Shortly after that, I got jumped. I took the proficiency exam, split that gd place and never looked back. 💃🏽

The Allistic Gaze

TW: allistic violence, conformity, ABA, murder

I don’t know if anybody has written about this in these exact terms, but it’s fairly unmistakable — it happens when you don’t adhere to allistic social norms, in terms of eye contact, speech or social interaction. It’s the “wtf is wrong with you” look.

The worst version of it is someone institutionalizing an autistic person, committing acts of violence (including ABA) against them, or murdering them outright.

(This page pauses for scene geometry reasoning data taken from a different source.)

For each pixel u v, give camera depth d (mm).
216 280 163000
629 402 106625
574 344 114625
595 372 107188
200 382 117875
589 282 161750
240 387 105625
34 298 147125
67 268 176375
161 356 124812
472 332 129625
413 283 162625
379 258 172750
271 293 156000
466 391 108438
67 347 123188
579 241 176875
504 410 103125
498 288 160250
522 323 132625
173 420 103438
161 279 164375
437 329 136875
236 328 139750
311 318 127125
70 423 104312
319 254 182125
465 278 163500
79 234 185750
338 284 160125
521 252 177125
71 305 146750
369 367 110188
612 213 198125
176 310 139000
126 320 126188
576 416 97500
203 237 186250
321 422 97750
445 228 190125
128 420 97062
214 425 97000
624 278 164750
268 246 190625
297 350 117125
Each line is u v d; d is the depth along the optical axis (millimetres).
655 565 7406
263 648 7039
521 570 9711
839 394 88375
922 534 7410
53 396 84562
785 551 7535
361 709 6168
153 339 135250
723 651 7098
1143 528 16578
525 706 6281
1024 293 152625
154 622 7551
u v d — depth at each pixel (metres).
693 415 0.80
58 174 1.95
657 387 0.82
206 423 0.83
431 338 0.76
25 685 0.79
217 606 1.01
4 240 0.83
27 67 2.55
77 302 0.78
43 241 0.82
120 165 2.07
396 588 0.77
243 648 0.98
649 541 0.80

The more common versions are looking at you sideways, verbally questioning, correcting, or patronizing you, or jaw-dropping silence followed by deflecting/changing the topic/making a “joke” out of things.

It’s a form of compliance insistence. It’s triggering. It leads to us being rejected from work positions (or fired from them), failed relationships (with allistics), or in some cases, arrested, assaulted or worse.

I wish I could just say “come on, try harder” and have that be enough, but I see the same thing happen from white people towards people of color, men towards women, and against disabled people in general.

As always, we need to create our own media, and act collectively in our own self-interest. It’s up to us, not them. It should be better, but as with so many movement-level shifts in society (let alone liberatory and transformational ones) it’s not going to come through mere awareness. It’s up to us to make it happen.